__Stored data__
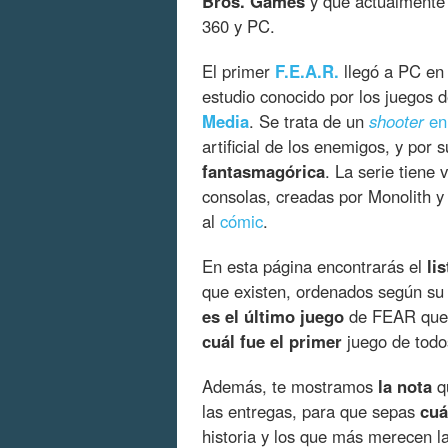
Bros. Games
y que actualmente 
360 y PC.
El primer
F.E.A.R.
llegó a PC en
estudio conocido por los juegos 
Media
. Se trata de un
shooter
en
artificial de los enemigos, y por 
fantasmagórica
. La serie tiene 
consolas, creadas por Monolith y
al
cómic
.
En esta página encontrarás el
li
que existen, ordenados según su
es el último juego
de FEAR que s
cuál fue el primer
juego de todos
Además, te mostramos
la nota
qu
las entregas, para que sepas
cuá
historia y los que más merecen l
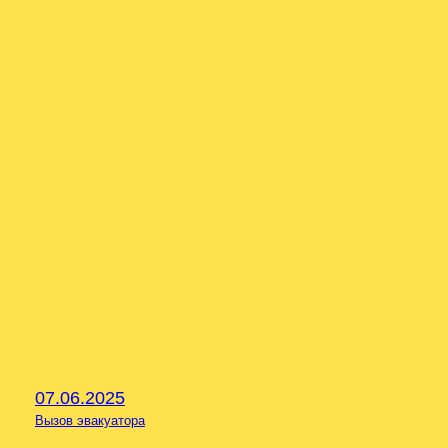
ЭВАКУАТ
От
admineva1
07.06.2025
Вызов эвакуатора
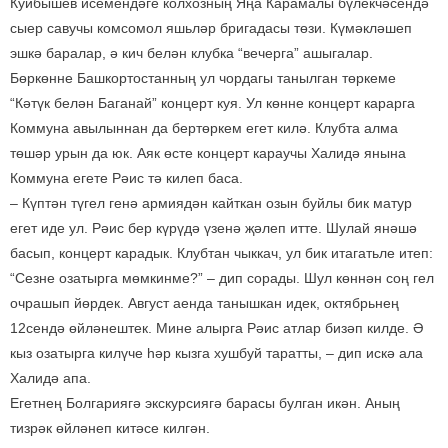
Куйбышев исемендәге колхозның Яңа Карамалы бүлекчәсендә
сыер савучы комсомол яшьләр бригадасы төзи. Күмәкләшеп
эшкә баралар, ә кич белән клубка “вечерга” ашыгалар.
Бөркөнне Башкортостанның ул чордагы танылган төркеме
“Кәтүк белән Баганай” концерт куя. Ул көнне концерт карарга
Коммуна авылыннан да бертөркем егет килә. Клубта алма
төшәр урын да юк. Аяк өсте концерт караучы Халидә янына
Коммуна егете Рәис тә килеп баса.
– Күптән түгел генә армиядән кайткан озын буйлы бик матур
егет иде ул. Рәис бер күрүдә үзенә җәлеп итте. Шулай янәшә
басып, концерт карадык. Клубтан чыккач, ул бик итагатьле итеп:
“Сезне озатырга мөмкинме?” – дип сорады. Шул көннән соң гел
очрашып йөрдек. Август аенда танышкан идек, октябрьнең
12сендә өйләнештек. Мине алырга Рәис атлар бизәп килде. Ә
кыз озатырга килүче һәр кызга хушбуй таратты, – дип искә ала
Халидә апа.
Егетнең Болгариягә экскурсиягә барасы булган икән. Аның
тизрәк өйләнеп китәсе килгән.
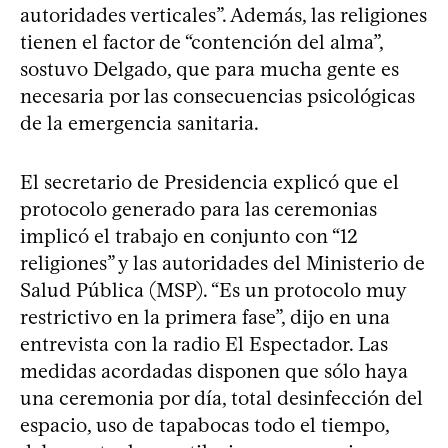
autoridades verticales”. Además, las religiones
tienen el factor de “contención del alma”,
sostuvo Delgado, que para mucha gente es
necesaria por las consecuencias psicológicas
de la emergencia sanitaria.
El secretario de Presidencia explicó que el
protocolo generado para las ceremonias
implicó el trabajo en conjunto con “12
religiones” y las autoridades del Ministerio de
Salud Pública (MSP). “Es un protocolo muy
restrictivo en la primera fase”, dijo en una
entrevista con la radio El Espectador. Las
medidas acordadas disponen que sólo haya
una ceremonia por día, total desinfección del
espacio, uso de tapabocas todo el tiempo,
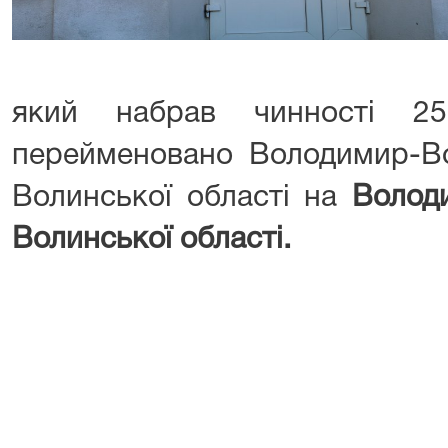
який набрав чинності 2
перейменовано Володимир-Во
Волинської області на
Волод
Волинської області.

__EXERCISE AIM__
Return a verbatim transcription of the data, omitting all images.

__RESPONSE AREA__
Bros. Games
y que actualmente 
360 y PC.
El primer
F.E.A.R.
llegó a PC en
estudio conocido por los juegos 
Media
. Se trata de un
shooter
en
artificial de los enemigos, y por 
fantasmagórica
. La serie tiene 
consolas, creadas por Monolith y
al
cómic
.
En esta página encontrarás el
li
que existen, ordenados según su
es el último juego
de FEAR que s
cuál fue el primer
juego de todos
Además, te mostramos
la nota
qu
las entregas, para que sepas
cuá
historia y los que más merecen l
ЭВАКУАТ
От
admineva1
07.06.2025
Вызов эвакуатора
Куйбышев исемендәге колхозның Яңа Карамалы бүлекчәсендә
сыер савучы комсомол яшьләр бригадасы төзи. Күмәкләшеп
эшкә баралар, ә кич белән клубка “вечерга” ашыгалар.
Бөркөнне Башкортостанның ул чордагы танылган төркеме
“Кәтүк белән Баганай” концерт куя. Ул көнне концерт карарга
Коммуна авылыннан да бертөркем егет килә. Клубта алма
төшәр урын да юк. Аяк өсте концерт караучы Халидә янына
Коммуна егете Рәис тә килеп баса.
– Күптән түгел генә армиядән кайткан озын буйлы бик матур
егет иде ул. Рәис бер күрүдә үзенә җәлеп итте. Шулай янәшә
басып, концерт карадык. Клубтан чыккач, ул бик итагатьле итеп:
“Сезне озатырга мөмкинме?” – дип сорады. Шул көннән соң гел
очрашып йөрдек. Август аенда танышкан идек, октябрьнең
12сендә өйләнештек. Мине алырга Рәис атлар бизәп килде. Ә
кыз озатырга килүче һәр кызга хушбуй таратты, – дип искә ала
Халидә апа.
Егетнең Болгариягә экскурсиягә барасы булган икән. Аның
тизрәк өйләнеп китәсе килгән.
autoridades verticales”. Además, las religiones
tienen el factor de “contención del alma”,
sostuvo Delgado, que para mucha gente es
necesaria por las consecuencias psicológicas
de la emergencia sanitaria.
El secretario de Presidencia explicó que el
protocolo generado para las ceremonias
implicó el trabajo en conjunto con “12
religiones” y las autoridades del Ministerio de
Salud Pública (MSP). “Es un protocolo muy
restrictivo en la primera fase”, dijo en una
entrevista con la radio El Espectador. Las
medidas acordadas disponen que sólo haya
una ceremonia por día, total desinfección del
espacio, uso de tapabocas todo el tiempo,
який набрав чинності 2
перейменовано Володимир-Во
Волинської області на
Волод
Волинської області.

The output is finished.